Written task — Could you give the text lines of all the records below as a JSON list of strings, one string per line, with blank lines left out? Leave the pictures out of your answer.

Given data —
--------------------------------

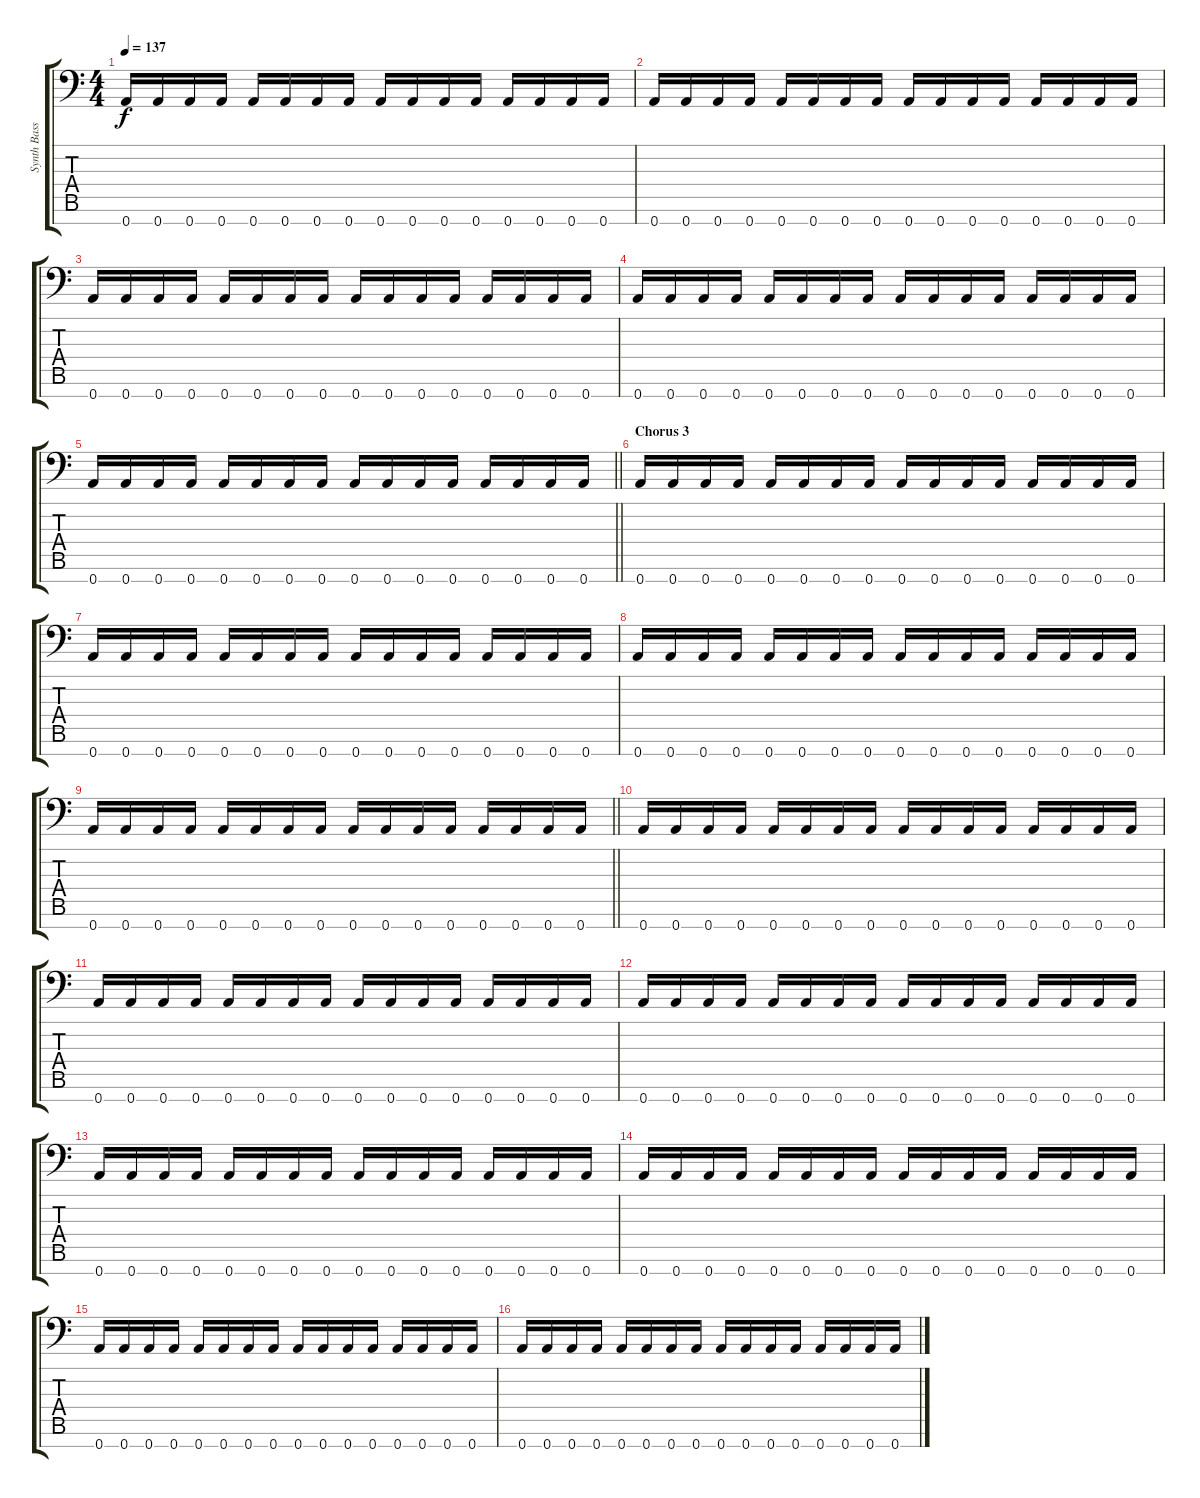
\track ("Synth Bass" "Synth Bass") {instrument synthbass1}
\staff {score tabs}
\tuning (E4 B3 G3 D3 A2 E2 A1) {hide}
\ts (4 4)
\tempo 137
\clef f4
\ks c
0.7.16{dy f} 0.7.16 0.7.16 0.7.16 0.7.16 0.7.16 0.7.16 0.7.16 0.7.16 0.7.16 0.7.16 0.7.16 0.7.16 0.7.16 0.7.16 0.7.16 |
0.7.16 0.7.16 0.7.16 0.7.16 0.7.16 0.7.16 0.7.16 0.7.16 0.7.16 0.7.16 0.7.16 0.7.16 0.7.16 0.7.16 0.7.16 0.7.16 |
0.7.16 0.7.16 0.7.16 0.7.16 0.7.16 0.7.16 0.7.16 0.7.16 0.7.16 0.7.16 0.7.16 0.7.16 0.7.16 0.7.16 0.7.16 0.7.16 |
0.7.16 0.7.16 0.7.16 0.7.16 0.7.16 0.7.16 0.7.16 0.7.16 0.7.16 0.7.16 0.7.16 0.7.16 0.7.16 0.7.16 0.7.16 0.7.16 |
\barLineRight lightlight
0.7.16 0.7.16 0.7.16 0.7.16 0.7.16 0.7.16 0.7.16 0.7.16 0.7.16 0.7.16 0.7.16 0.7.16 0.7.16 0.7.16 0.7.16 0.7.16 |
\section ("" "Chorus 3")
0.7.16 0.7.16 0.7.16 0.7.16 0.7.16 0.7.16 0.7.16 0.7.16 0.7.16 0.7.16 0.7.16 0.7.16 0.7.16 0.7.16 0.7.16 0.7.16 |
0.7.16 0.7.16 0.7.16 0.7.16 0.7.16 0.7.16 0.7.16 0.7.16 0.7.16 0.7.16 0.7.16 0.7.16 0.7.16 0.7.16 0.7.16 0.7.16 |
0.7.16 0.7.16 0.7.16 0.7.16 0.7.16 0.7.16 0.7.16 0.7.16 0.7.16 0.7.16 0.7.16 0.7.16 0.7.16 0.7.16 0.7.16 0.7.16 |
\barLineRight lightlight
0.7.16 0.7.16 0.7.16 0.7.16 0.7.16 0.7.16 0.7.16 0.7.16 0.7.16 0.7.16 0.7.16 0.7.16 0.7.16 0.7.16 0.7.16 0.7.16 |
0.7.16 0.7.16 0.7.16 0.7.16 0.7.16 0.7.16 0.7.16 0.7.16 0.7.16 0.7.16 0.7.16 0.7.16 0.7.16 0.7.16 0.7.16 0.7.16 |
0.7.16 0.7.16 0.7.16 0.7.16 0.7.16 0.7.16 0.7.16 0.7.16 0.7.16 0.7.16 0.7.16 0.7.16 0.7.16 0.7.16 0.7.16 0.7.16 |
0.7.16 0.7.16 0.7.16 0.7.16 0.7.16 0.7.16 0.7.16 0.7.16 0.7.16 0.7.16 0.7.16 0.7.16 0.7.16 0.7.16 0.7.16 0.7.16 |
0.7.16 0.7.16 0.7.16 0.7.16 0.7.16 0.7.16 0.7.16 0.7.16 0.7.16 0.7.16 0.7.16 0.7.16 0.7.16 0.7.16 0.7.16 0.7.16 |
0.7.16 0.7.16 0.7.16 0.7.16 0.7.16 0.7.16 0.7.16 0.7.16 0.7.16 0.7.16 0.7.16 0.7.16 0.7.16 0.7.16 0.7.16 0.7.16 |
0.7.16 0.7.16 0.7.16 0.7.16 0.7.16 0.7.16 0.7.16 0.7.16 0.7.16 0.7.16 0.7.16 0.7.16 0.7.16 0.7.16 0.7.16 0.7.16 |
0.7.16 0.7.16 0.7.16 0.7.16 0.7.16 0.7.16 0.7.16 0.7.16 0.7.16 0.7.16 0.7.16 0.7.16 0.7.16 0.7.16 0.7.16 0.7.16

--------------------------------

Solution for this problem —
[
  "\\track (\"Synth Bass\" \"Synth Bass\") {instrument synthbass1}",
  "\\staff {score tabs}",
  "\\tuning (E4 B3 G3 D3 A2 E2 A1) {hide}",
  "\\ts (4 4)",
  "\\tempo 137",
  "\\clef f4",
  "\\ks c",
  "0.7.16{dy f} 0.7.16 0.7.16 0.7.16 0.7.16 0.7.16 0.7.16 0.7.16 0.7.16 0.7.16 0.7.16 0.7.16 0.7.16 0.7.16 0.7.16 0.7.16 |",
  "0.7.16 0.7.16 0.7.16 0.7.16 0.7.16 0.7.16 0.7.16 0.7.16 0.7.16 0.7.16 0.7.16 0.7.16 0.7.16 0.7.16 0.7.16 0.7.16 |",
  "0.7.16 0.7.16 0.7.16 0.7.16 0.7.16 0.7.16 0.7.16 0.7.16 0.7.16 0.7.16 0.7.16 0.7.16 0.7.16 0.7.16 0.7.16 0.7.16 |",
  "0.7.16 0.7.16 0.7.16 0.7.16 0.7.16 0.7.16 0.7.16 0.7.16 0.7.16 0.7.16 0.7.16 0.7.16 0.7.16 0.7.16 0.7.16 0.7.16 |",
  "\\barLineRight lightlight",
  "0.7.16 0.7.16 0.7.16 0.7.16 0.7.16 0.7.16 0.7.16 0.7.16 0.7.16 0.7.16 0.7.16 0.7.16 0.7.16 0.7.16 0.7.16 0.7.16 |",
  "\\section (\"\" \"Chorus 3\")",
  "0.7.16 0.7.16 0.7.16 0.7.16 0.7.16 0.7.16 0.7.16 0.7.16 0.7.16 0.7.16 0.7.16 0.7.16 0.7.16 0.7.16 0.7.16 0.7.16 |",
  "0.7.16 0.7.16 0.7.16 0.7.16 0.7.16 0.7.16 0.7.16 0.7.16 0.7.16 0.7.16 0.7.16 0.7.16 0.7.16 0.7.16 0.7.16 0.7.16 |",
  "0.7.16 0.7.16 0.7.16 0.7.16 0.7.16 0.7.16 0.7.16 0.7.16 0.7.16 0.7.16 0.7.16 0.7.16 0.7.16 0.7.16 0.7.16 0.7.16 |",
  "\\barLineRight lightlight",
  "0.7.16 0.7.16 0.7.16 0.7.16 0.7.16 0.7.16 0.7.16 0.7.16 0.7.16 0.7.16 0.7.16 0.7.16 0.7.16 0.7.16 0.7.16 0.7.16 |",
  "0.7.16 0.7.16 0.7.16 0.7.16 0.7.16 0.7.16 0.7.16 0.7.16 0.7.16 0.7.16 0.7.16 0.7.16 0.7.16 0.7.16 0.7.16 0.7.16 |",
  "0.7.16 0.7.16 0.7.16 0.7.16 0.7.16 0.7.16 0.7.16 0.7.16 0.7.16 0.7.16 0.7.16 0.7.16 0.7.16 0.7.16 0.7.16 0.7.16 |",
  "0.7.16 0.7.16 0.7.16 0.7.16 0.7.16 0.7.16 0.7.16 0.7.16 0.7.16 0.7.16 0.7.16 0.7.16 0.7.16 0.7.16 0.7.16 0.7.16 |",
  "0.7.16 0.7.16 0.7.16 0.7.16 0.7.16 0.7.16 0.7.16 0.7.16 0.7.16 0.7.16 0.7.16 0.7.16 0.7.16 0.7.16 0.7.16 0.7.16 |",
  "0.7.16 0.7.16 0.7.16 0.7.16 0.7.16 0.7.16 0.7.16 0.7.16 0.7.16 0.7.16 0.7.16 0.7.16 0.7.16 0.7.16 0.7.16 0.7.16 |",
  "0.7.16 0.7.16 0.7.16 0.7.16 0.7.16 0.7.16 0.7.16 0.7.16 0.7.16 0.7.16 0.7.16 0.7.16 0.7.16 0.7.16 0.7.16 0.7.16 |",
  "0.7.16 0.7.16 0.7.16 0.7.16 0.7.16 0.7.16 0.7.16 0.7.16 0.7.16 0.7.16 0.7.16 0.7.16 0.7.16 0.7.16 0.7.16 0.7.16"
]